Georgia has a long — and recent — history of intimidating Black voters.
Mayer notes that TTV conducted challenges in only 65 of Georgia’s 159 counties, those with higher concentrations of African American voters. Ten of the 11 counties immediately surrounding Atlanta were included in TTV’s challenges.
Another expert for the plaintiffs, Dr. Vernon Burton, testified about Georgia’s long history of intimidating Black voters. “Since its inception, Georgia’s voter challenge provision has repeatedly been used in an intimidating manner against minority voters,” writes Burton, describing the law introduced in the early 1900s “as a means to exclude Black Georgians from the ballot box under the guise of ‘purifying’ elections.”
Here’s the crucial point from Burton’s testimony — voter intimidation isn’t a relic of Georgia’s past. It persisted into the second half of the 20th century and throughout the early 2000s.
Burton chronicles a story of the 2010 school board elections in predominantly white Brooks County, Georgia. Nancy Dennard, a Black woman, worked hard to register and engage first-time voters and those who struggled to get to the polls; she won in 2009. The following year, two more Black women ran for seats on the school board. Black voter turnout surged and they won.

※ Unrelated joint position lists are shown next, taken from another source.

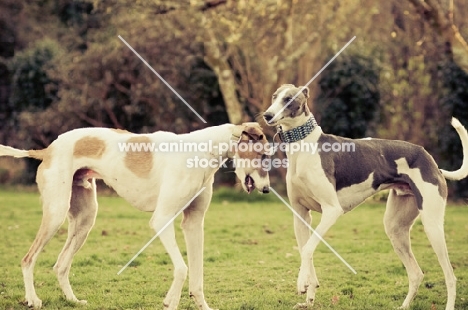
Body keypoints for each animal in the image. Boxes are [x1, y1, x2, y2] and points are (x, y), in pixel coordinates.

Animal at [0, 123, 270, 310]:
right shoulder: (162, 219)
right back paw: (33, 299)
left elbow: (197, 274)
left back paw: (73, 301)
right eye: (263, 156)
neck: (202, 150)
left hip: (85, 220)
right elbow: (182, 268)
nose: (267, 189)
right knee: (28, 259)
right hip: (56, 214)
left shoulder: (194, 224)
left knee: (60, 264)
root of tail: (48, 149)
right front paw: (170, 301)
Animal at [264, 83, 468, 310]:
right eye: (274, 96)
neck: (305, 146)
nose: (267, 115)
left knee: (450, 276)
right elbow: (305, 250)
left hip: (432, 225)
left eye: (289, 99)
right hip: (395, 228)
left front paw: (302, 283)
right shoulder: (301, 214)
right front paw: (310, 293)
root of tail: (432, 162)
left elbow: (307, 249)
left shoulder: (332, 210)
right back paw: (404, 305)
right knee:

What happened next? During the campaigns, the Brooks County School Board hired a private investigator to monitor the women. Afterwards, then-Secretary of State Brian Kemp (R) opened a formal investigation into the elections and local police arrested the three women who had won seats on the school board, along with nine others. Collectively, they were charged with 102 felony counts ranging from “unlawful possession of ballots” to “interfering with an elector.” After several years and one trial, the charges were ultimately dropped.
In Burton’s review of the long — and recent — history of voter intimidation, he concludes: “The idea that only a ‘qualified’ few, rather than all citizens, should be permitted to vote propagates white Democrats’ rhetoric from Reconstruction about the illegitimacy of freedmen’s votes.”
Last month, The Atlanta Journal-Constitution reported on a Georgia man who had challenged the eligibility of over 13,000 voters in Forsyth County, about 8% of all registered voters in that county. These challenges, based on the same unsound matching with the NCOA, were dismissed by Forsyth County’s election board. Now, voters in the Peach State await the ruling in Fair Fight’s case against TTV and the implications that may bring for future challenges. Briefing continues throughout the summer and then the judge could set a date for a hearing.
But, given the sanctioning from some of Georgia’s highest ranking Republicans, these mass challenges don’t seem to be going anywhere anytime soon.